Phillip Schneider,/Waking Times
From Mermaids to Sirens, to Gods, Goddesses, Demons and Djinn. For millennia, tales of other worlds and the creatures that live therein have fascinated the imaginations of some of this planets greatest thinkers going all the way back to ancient Greece and beyond to Babylon. These stories of other worlds have sparked interest in “that which cannot be seen” since civilization began and this idea that there is still much we do not know seems to be everlasting in the consciousness of human beings.
Now that science has advanced to such a degree and research has disproven many of these myths, most people have tossed away the notion that anything beyond the material realm that cannot currently be measured must automatically be dismissed. However, recent findings by astrophysicist Ranga-Ram Chary have again sparked interest in “that which cannot be seen.”
While mapping the “cosmic microwave background,” or light left over from the early universe, Chary discovered mysterious bright spots which he believes may be matter from another universe “leaking” into ours. In a study recently published in the Astrophysics Journal, Chary writes, “Our universe may simply be a region within an eternally inflating super-region.” He also writes, “Many other regions beyond our observable universe would exist with each such region governed by a different set of physical parameters than the ones we have measured for our universe.”

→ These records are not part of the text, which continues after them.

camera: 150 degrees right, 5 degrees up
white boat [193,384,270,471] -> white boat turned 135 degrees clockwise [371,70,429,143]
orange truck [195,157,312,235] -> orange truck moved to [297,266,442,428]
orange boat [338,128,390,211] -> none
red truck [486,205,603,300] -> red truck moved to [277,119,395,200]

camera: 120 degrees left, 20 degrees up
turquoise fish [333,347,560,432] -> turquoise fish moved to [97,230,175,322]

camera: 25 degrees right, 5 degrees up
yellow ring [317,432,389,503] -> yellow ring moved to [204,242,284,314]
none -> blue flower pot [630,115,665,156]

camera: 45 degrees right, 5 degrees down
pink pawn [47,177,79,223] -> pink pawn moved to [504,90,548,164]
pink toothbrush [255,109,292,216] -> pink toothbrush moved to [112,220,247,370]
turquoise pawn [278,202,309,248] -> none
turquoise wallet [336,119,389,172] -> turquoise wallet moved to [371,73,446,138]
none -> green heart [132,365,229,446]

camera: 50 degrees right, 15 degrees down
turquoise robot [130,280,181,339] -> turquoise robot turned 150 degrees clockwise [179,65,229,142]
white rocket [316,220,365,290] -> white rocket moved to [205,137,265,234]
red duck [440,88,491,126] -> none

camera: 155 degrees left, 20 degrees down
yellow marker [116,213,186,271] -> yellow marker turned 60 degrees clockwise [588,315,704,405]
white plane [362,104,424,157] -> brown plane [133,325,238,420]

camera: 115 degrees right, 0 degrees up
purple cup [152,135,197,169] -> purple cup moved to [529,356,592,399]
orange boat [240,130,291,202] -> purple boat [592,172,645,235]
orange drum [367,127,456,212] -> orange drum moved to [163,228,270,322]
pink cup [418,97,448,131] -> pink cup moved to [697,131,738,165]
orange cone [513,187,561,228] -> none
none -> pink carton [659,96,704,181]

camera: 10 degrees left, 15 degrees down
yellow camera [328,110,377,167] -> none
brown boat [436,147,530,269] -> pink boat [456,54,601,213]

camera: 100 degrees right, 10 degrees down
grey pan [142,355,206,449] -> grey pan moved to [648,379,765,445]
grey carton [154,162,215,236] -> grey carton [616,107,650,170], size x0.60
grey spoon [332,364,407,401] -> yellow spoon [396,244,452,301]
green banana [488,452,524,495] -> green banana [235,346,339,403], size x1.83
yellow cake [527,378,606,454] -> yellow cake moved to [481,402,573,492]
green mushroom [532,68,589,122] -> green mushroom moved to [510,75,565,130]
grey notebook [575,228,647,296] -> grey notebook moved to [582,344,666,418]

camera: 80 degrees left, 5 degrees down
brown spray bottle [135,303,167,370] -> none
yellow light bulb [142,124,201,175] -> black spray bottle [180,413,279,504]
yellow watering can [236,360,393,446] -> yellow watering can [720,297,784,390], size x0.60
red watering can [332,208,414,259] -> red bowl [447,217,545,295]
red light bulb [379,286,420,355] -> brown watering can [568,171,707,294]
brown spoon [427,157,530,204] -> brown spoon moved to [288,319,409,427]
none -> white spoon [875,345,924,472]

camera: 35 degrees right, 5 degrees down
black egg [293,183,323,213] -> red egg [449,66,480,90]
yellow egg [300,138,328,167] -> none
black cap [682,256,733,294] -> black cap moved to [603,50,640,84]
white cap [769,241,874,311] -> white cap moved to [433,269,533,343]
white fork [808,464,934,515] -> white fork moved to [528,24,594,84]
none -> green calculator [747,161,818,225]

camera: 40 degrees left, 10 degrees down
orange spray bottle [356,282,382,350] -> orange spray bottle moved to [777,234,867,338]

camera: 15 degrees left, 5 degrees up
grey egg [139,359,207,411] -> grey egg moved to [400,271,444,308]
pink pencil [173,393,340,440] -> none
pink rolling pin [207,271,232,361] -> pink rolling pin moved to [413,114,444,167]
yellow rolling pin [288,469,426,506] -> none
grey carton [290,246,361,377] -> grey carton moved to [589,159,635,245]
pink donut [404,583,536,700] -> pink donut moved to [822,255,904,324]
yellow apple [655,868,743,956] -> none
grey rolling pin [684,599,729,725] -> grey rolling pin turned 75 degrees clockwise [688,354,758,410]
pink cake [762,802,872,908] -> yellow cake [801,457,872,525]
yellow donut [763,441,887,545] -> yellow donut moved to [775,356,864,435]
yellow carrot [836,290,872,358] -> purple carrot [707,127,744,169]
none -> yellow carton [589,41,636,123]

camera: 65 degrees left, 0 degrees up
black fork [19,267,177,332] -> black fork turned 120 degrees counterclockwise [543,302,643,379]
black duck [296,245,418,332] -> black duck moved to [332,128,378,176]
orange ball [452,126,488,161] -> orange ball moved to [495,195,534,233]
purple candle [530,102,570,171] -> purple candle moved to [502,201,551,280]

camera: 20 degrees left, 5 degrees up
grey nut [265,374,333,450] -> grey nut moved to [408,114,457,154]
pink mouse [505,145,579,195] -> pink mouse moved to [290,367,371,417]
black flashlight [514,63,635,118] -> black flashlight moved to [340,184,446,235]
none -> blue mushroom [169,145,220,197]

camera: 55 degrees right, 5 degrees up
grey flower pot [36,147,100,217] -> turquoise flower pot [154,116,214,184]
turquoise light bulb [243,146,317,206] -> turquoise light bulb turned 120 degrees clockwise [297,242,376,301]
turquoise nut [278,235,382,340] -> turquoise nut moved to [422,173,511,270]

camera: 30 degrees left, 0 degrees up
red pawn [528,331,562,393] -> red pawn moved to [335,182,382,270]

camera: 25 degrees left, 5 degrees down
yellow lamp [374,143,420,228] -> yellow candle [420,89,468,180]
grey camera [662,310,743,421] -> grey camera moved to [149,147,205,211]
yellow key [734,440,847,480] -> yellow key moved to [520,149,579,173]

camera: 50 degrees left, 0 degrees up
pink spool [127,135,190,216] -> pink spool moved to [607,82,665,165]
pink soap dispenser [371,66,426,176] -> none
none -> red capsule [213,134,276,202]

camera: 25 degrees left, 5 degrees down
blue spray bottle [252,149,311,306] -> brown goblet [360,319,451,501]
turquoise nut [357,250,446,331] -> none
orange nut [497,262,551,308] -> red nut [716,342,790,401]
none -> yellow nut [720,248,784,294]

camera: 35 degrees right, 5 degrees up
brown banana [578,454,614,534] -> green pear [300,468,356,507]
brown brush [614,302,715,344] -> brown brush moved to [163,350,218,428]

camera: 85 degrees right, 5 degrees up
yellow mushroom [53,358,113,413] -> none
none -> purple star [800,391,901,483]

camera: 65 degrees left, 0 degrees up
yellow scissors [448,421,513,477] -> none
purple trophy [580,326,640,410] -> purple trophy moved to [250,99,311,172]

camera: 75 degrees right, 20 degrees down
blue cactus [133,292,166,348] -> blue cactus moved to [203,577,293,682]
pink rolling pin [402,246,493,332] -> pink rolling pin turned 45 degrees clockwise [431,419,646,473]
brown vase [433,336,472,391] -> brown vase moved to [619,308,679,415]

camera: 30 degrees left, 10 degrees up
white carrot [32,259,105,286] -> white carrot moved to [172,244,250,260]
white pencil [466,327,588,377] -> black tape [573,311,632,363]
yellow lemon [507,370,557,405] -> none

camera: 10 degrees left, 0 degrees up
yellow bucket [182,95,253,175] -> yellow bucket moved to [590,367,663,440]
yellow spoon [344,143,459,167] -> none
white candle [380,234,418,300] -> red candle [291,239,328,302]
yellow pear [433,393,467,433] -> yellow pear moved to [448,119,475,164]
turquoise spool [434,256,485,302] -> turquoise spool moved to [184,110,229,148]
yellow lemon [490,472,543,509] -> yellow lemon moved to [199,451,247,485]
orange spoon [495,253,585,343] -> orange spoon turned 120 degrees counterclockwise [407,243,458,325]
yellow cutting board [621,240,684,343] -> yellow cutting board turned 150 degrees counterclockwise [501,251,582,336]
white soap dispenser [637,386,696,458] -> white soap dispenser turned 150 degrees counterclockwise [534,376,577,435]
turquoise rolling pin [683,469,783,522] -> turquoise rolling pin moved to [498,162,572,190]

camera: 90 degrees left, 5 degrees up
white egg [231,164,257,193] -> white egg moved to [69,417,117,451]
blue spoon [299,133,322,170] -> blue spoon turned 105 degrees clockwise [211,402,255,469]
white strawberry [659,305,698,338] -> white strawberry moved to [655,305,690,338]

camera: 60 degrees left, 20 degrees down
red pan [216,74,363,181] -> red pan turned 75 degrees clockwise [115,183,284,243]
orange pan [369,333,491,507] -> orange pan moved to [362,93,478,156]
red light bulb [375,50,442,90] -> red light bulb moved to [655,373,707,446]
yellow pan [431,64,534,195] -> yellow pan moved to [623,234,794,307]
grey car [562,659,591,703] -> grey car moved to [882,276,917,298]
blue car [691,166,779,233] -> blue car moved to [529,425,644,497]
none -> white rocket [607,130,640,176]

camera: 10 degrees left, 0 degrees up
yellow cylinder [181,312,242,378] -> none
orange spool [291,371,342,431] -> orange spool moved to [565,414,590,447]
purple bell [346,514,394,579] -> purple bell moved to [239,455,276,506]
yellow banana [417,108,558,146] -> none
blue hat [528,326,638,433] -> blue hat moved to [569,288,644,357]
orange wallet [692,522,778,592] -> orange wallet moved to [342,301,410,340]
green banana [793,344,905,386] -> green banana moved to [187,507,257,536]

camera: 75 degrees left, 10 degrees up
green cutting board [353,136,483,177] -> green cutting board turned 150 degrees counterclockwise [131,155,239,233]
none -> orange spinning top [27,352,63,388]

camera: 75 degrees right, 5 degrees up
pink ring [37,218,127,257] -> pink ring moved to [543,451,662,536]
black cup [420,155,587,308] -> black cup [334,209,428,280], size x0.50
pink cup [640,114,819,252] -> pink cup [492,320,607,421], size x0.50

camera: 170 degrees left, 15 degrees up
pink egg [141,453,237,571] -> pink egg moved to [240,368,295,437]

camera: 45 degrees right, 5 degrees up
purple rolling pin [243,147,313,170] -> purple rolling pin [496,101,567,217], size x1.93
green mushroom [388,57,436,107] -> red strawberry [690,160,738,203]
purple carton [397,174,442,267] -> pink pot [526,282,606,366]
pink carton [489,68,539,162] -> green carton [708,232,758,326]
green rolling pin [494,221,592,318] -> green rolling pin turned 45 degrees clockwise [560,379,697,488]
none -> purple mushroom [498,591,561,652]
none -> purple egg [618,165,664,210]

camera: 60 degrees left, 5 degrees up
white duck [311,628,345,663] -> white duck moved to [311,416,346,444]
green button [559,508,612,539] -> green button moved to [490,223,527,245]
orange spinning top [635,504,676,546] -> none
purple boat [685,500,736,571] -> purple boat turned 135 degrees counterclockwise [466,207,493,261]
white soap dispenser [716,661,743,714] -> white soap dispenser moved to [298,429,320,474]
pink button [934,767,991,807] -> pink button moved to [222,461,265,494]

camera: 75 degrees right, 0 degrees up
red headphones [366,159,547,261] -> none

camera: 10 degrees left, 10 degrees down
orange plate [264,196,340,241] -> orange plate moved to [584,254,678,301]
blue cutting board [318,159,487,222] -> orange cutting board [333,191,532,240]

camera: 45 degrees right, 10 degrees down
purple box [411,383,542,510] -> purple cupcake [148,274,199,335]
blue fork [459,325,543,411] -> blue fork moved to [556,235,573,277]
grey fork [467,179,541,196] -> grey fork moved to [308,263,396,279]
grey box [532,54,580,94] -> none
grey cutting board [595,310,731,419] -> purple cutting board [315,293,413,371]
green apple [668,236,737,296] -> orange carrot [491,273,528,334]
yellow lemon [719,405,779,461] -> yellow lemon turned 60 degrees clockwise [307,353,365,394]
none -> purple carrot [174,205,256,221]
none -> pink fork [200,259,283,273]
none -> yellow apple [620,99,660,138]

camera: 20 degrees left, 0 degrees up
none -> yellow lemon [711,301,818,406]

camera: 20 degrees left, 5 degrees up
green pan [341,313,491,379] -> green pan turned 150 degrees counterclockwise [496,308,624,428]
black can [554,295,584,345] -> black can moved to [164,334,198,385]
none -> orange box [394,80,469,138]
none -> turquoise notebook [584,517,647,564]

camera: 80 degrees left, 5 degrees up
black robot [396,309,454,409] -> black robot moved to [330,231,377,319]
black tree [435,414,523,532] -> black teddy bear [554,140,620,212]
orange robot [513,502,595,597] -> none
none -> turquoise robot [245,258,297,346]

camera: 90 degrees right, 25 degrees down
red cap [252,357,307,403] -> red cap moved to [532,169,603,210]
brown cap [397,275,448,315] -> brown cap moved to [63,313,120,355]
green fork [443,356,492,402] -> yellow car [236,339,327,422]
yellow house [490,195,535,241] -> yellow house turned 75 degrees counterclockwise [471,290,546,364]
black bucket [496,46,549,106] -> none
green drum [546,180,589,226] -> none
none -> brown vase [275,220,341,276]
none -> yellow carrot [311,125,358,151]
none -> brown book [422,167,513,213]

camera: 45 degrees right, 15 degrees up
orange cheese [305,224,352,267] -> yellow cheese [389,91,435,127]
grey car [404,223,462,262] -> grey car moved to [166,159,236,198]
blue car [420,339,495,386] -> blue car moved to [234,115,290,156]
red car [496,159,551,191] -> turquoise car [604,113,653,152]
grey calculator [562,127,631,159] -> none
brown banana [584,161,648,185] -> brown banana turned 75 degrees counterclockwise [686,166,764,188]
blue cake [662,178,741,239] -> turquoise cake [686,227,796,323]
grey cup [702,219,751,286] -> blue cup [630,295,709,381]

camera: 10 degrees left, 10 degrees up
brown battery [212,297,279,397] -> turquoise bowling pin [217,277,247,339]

The multiverse theory suggests that we are living in one universe of which there are many or even an infinite number of other universes existing independently or co-dependently, but which we cannot see or knowingly interact with. Chary believes that there is a 30% chance that these bright spots are nothing unusual, but that they, “[the bright spots] could also possibly be due to the collision of our Universe with an alternate Universe whose baryon to photon ratio is a factor of around 65 larger than ours.”
Although there is certainly evidence backing up the theory of a multiverse, not everyone is convinced by Chary’s findings. As the International Business Times reports: Theoretical astrophysicist David Spergel, from Princeton University, says he thinks it is worth looking into explanations that do not involve other universes. “The dust properties are more complicated than we have been assuming, and I think that this is a more plausible explanation.”